Он расстегнул папку, выложил на стол пачку бумаг и начал просматривать.
– Во Фриско бывали?
– Родился там.
– В Канзасе? Нью-Йорке? Новом Орлеане? Чикаго?
– Везде побывал.
– А в тюрьме – приходилось?
– Был, сэр. Когда скитаешься туда-сюда, проблемы с копами возникают часто. Да, сэр, я бывал в тюрьме.
– И в Тусоне?
– Да. Кажется, десять дней мне там дали. Посягательство на собственность железной дороги.
– Солт-Лейк-Сити? Сан-Диего? Уичито?
– Да, сэр, везде.
– Окленд?
– Три месяца. Подрался с охранником на вокзале.
– Вы его хорошенько отделали, да?
– Ну, как говорится, этому здорово наподдали, да вы второго не видали. Я и сам как следует получил.
– Лос-Анджелес?
– Разок. И только три дня.
– Чемберс, почему вы вообще нанялись к Пападакису?
– Случайно вышло.

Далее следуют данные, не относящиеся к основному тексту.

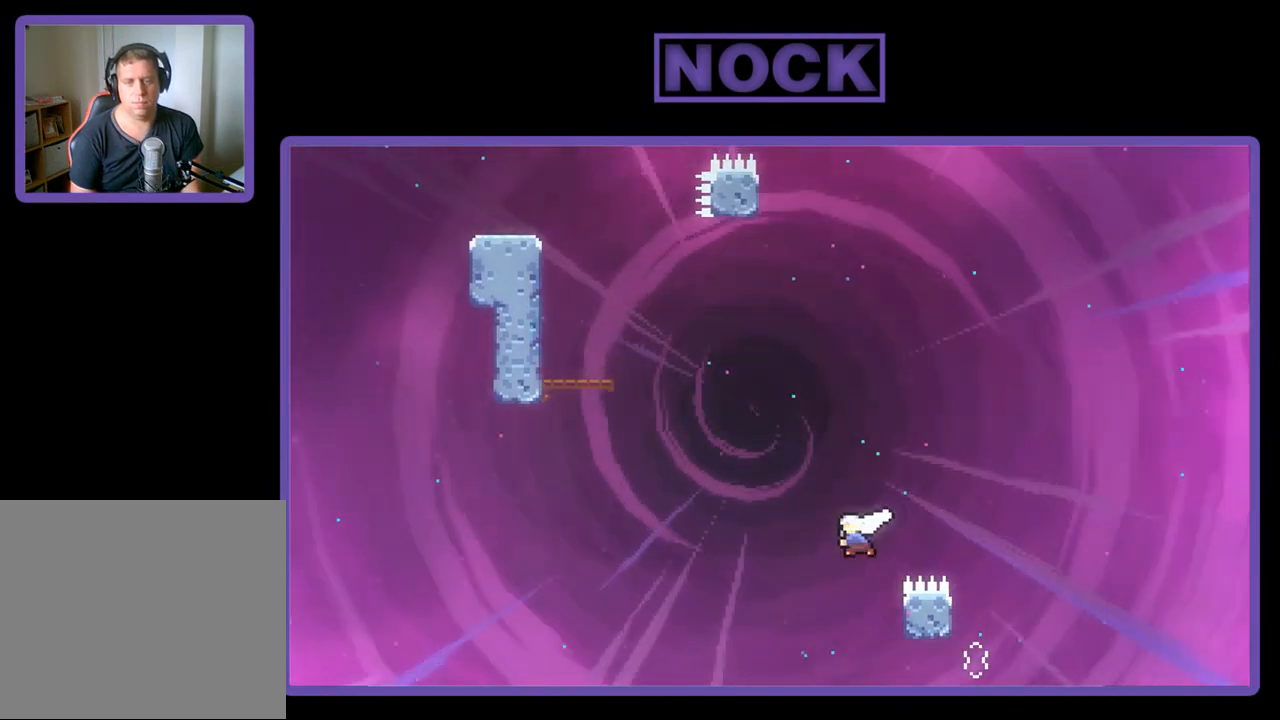
{"buttons": ["CIRCLE", "R2", "DPAD_UP", "DPAD_LEFT"], "left_stick": "center", "events": [[250, "CIRCLE", "up"], [350, "CIRCLE", "down"]]}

Я был на мели, зашел к нему чего-нибудь перехватить, а он предложил работу – я и согласился.
– Чемберс, вам самому-то не смешно?
– О чем это вы, сэр?
– Столько лет болтались там и сям, никогда толком не работали, даже, насколько я вижу, не пытались, а тут вдруг осели, устроились на постоянную работу.
– Да я сам не в восторге был. Пришлось.
– Но вы остались.
– Ник… он был один из самых лучших людей, кого я только встречал. Когда я поднакопил деньжат, хотел ему сказать, что с меня довольно, однако духу не хватило – у него вечно проблемы с работниками. А потом, когда он попал в больницу, я удрал. Просто удрал – и все. Он, конечно, такого не заслужил, но ноги у меня неугомонные. Я просто потихоньку свалил.
– А затем вы вернулись, – и на следующий день он погиб.
– Вы меня совсем расстроили, сэр. Пускай я говорил перед присяжными другое, но вам-то я объясняю – мне теперь сдается, что я немало виноват. Не будь я там в тот день, не выставь его на выпивку, может, он сейчас был бы жив. Понимаете, может, этого вообще не случилось бы. Я накачался под завязку и не знаю, что там было. Опять же, не будь в машине двух пьяных, его жена, наверное, вела бы лучше, так ведь? Вот вам мое мнение.
Я смотрел на него, пытаясь понять – купился он или нет? А он на меня даже не смотрел. И вдруг, вскочив, схватил меня за плечо.
– Хватит, Чемберс! Почему ты проторчал у Пападакиса полгода?
– Сэр, я не понимаю…
– Понимаешь! Я ее видел, Чемберс, и я знаю, почему ты остался! Она была у меня вчера – потрепанная, глаз подбитый, – и все равно ого-го! Ради такой многие парни бросили бы бродяжить, неугомонные у них ноги или нет.
– Я все же ушел, сэр. Так что вы ошибаетесь.
– Ушел, да ненадолго. Как-то слишком хорошо все складывается, Чемберс. Вчера – простое дело о пьяном вождении и причинении смерти по неосторожности, а теперь – и этого нет. Куда я ни повернусь – кругом свидетели, и если сложить все показания, впору и дело закрывать. Брось, Чемберс. Вы с этой женщиной убили грека, и чем скорее ты во всем признаешься, тем тебе же будет лучше.